[oi-dev] PR #184: Support for epub and pandoc version problems

benn benny.lyons at gmx.net
Mon Jun 7 17:19:35 UTC 2021


Hi,
Didn't get any time over the weekend until now.

I've just cleaned up my epub branch, but PR #184 was automatically closed, so I
generated a new PR #186, which is just PR #184 with my very old merge conflicts
hopefully correctly resolved.

The makepdf should select your newer pdf generation mechanism if a newer pandoc
version is old, and still work for older pandoc version. At some stage, we can
deprecate this older generation mechanism, i.e., once Debian stable supports it.
There might be confusion in the future with various styles flying about the place.

On Fri, 2021-06-04 at 21:21 +0100, James Madgwick wrote:
> On Fri, 04 Jun 2021 11:49:20 +0200
> benn <benny.lyons at gmx.net> wrote:
>
> > > Only after some struggling with errors in the Lua filter did I
> > > realize the features needed to make the PDF presentable required
> > > the latest version of pandoc, or at least a version newer than the
> > > one found in Debian stable. I installed the deb directly from the
> > > pandoc GitHub releases.  
> >
> > I think, I'm very much open to correction here, the settings in yaml
> > (or xml) configuration files, can also be passed as command line
> > options to the older pandoc version (i.e., 2.2.1).
>
> Indeed, the version in debian stable (which is 2.2.1) does take command
> line options but not for all the options in the yaml. The most
> important part of the yaml is the 'header-includes' field (which adds
> LaTex commands for packages, fonts, etc) which I could not get to work
> correctly when passed as a command line option. The yaml could instead
> be included as a header in the markdown document itself, but this would
> require it to be duplicated in every file in the docs and may not be
> compatible with mkdocs.
>
> The Lua filters error problem I mentioned relates to the ':insert'
> function in the Pandoc Lua API, which is relatively new. This option
> is not present in version 2.2.1, and although I believe there's a
> workaround for this particular issue, there may be other features
> missing from the earlier API version.
>
> > > > The generation of the epub format of the manuals provided, in the
> > > > past, output that was sufficient for me to proof read.

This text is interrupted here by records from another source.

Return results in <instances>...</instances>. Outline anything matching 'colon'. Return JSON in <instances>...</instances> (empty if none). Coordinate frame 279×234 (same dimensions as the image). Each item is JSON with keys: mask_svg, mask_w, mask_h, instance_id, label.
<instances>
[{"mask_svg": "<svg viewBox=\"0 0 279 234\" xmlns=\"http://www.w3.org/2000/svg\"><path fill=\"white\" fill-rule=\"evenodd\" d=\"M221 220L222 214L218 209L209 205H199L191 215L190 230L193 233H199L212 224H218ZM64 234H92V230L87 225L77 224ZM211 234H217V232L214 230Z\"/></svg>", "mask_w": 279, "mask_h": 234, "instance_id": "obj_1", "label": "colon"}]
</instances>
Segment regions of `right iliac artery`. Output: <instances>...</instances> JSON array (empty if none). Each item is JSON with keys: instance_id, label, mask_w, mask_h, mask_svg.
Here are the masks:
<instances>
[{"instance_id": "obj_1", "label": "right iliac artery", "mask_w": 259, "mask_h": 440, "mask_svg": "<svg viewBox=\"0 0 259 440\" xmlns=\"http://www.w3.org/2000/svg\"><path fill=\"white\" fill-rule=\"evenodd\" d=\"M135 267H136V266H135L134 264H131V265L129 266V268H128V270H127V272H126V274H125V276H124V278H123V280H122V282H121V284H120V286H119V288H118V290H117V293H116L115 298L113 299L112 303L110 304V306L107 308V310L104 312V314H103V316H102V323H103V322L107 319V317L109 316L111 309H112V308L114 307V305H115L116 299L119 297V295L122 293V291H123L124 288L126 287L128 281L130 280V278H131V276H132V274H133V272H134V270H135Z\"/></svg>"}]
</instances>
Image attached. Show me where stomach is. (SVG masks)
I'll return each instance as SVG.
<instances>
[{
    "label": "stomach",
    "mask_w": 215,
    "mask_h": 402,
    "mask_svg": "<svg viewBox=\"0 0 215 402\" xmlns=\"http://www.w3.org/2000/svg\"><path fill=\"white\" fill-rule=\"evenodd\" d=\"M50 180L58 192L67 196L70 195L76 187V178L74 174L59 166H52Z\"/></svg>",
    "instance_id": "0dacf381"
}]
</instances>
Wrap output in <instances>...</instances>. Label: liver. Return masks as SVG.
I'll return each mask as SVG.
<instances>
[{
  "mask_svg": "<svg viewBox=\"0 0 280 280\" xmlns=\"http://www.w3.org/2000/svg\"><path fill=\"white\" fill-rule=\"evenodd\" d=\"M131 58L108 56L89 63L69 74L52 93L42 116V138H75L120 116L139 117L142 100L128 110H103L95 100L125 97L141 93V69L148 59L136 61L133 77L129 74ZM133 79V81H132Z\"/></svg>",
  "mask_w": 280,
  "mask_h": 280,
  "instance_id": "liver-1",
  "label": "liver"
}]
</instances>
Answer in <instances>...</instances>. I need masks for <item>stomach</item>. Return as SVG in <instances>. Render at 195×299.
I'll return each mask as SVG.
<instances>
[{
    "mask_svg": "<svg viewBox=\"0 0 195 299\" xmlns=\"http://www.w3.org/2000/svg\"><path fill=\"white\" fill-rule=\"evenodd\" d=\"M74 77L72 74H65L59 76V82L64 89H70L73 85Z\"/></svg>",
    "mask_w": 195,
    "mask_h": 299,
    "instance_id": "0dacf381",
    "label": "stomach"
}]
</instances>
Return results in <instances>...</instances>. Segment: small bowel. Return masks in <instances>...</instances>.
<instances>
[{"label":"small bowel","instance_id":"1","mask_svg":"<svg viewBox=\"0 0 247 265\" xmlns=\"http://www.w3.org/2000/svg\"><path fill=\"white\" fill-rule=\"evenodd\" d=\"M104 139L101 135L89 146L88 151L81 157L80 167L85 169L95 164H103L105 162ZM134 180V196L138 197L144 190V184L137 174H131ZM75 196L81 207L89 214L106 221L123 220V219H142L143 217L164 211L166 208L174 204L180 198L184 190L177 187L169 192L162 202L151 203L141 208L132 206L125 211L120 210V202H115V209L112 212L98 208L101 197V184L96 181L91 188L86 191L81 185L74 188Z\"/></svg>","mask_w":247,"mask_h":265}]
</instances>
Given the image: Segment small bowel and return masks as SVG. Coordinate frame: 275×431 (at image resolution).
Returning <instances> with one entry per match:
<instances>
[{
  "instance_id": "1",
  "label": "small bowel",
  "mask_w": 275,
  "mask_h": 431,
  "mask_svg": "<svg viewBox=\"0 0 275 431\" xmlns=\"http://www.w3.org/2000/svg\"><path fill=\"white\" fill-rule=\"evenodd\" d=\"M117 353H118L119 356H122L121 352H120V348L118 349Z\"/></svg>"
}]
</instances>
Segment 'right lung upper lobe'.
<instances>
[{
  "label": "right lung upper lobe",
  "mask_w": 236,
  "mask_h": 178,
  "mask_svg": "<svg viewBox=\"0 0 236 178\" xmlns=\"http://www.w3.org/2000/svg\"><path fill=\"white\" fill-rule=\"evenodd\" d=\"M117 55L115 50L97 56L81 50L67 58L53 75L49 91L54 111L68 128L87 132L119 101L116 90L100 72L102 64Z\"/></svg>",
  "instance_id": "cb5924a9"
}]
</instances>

Alas with
> > > > the newer versions of pandoc I have not been able to review
> > > > this.  
> > >
> > > Using the latest version of pandoc, the epubs appeared to be ok,
> > > though I have no experience with the format.  
> >
> > Producing the appropriate format is important, difficult and time
> > consuming. The OpenSolaris produced a very nice guide indeed called
> > 'Documentation Style Guide for OpenSolaris.' It is over 250 pages
> > long and contains a wealth of information. (It is generally available
> > somewhere, 
>
> It's linked from this page on the docs
> (https://docs.openindiana.org/contrib/style/).
>
> >
> > Now to emulate this style, if the more recent pandoc version is
> > easier for you, great. I'll get makepdf to work for you. Anyway, it
> > must be a goal with OI to support more recent versions of software
> > and you are, currently, the only one tweaking the pdf style
> > However, my old pdf generation mechanism was broken and I cannot
> > easily update to a newer version yet. Agreed, the old mechanism will
> > have to die, but killing Debian (or any other platform plagued) users
> > ought to be avoided. Think of the unfortunate Gentoo Linux user
> > having to recompile pandoc just cause something they do not really
> > need breaks! So the old pdf generation mechanism will have to become
> > deprecated; but not quite yet.
>
> I'm not opposed to keeping support for older versions of pandoc if we
> think it's worthwhile. My main concern was the general quality of the
> output, it's unfortunate that changes to formatting will not be
> reflected in that case. The best solution to this would be, I think, to
> provide already compiled PDFs & epub as downloads from the docs
> website. This way only those who wished to make their own changes would
> need to run pandoc themselves - thus avoiding difficulties for a general
> user in getting hold of the correct versions of program.
Yes, a very good idea. Ultimately, users will not require the source, only 
a button for html, dvi, pdf, epub, ...  but we've a long way to go yet.
> > > > The quality of the pdf produced needs to be improved and the
> > > > quality of epub has still to be examined.  
> > >
> > > The PDF is quite ok with the latest pandoc I would say (example:
> > > https://github.com/OpenIndiana/oi-docs/files/6566753/getting-started.pdf).
> > > It could do with a few tweaks to the LaTex, but nothing much is
> > > needed urgently. Unlike LaTex I don't know about epub, it does seem
> > > like there are extra settings which can be tweaked in padoc, but
> > > far fewer than for LaTex/PDF.  
> >
> > The epub was, like the pdf, there for me, my personal use without any
> > tweaking. It has proved to be exceptionally handy. This needs serious
> > tweaking to coincide with the OpenSolaris style-guide.
>
> Having looked at the style guide above, it does seem the current OI
> Docs are quite different. I see two main components here, the content
> itself: how it is written (language use/writing style) and how its
> arranged (eg use of headings), and the formatting of the content (font
> style, size, margins). Only the latter can be changed using pandoc.
>
> I simply styled the pandoc PDF output to be similar to the docs website.
>
> Changing the pandoc PDF formatting to be closer to the OpenSolaris
> style-guide is probably possible. This could be done with separate yaml
> and lua pandoc config and potentially an option in the script to chose
> the PDF formatting style.
No problem, I can add an option.
Once I get some time, I'll replace the Bash script with a Python version and add a
few things in the process like logging, tests, ...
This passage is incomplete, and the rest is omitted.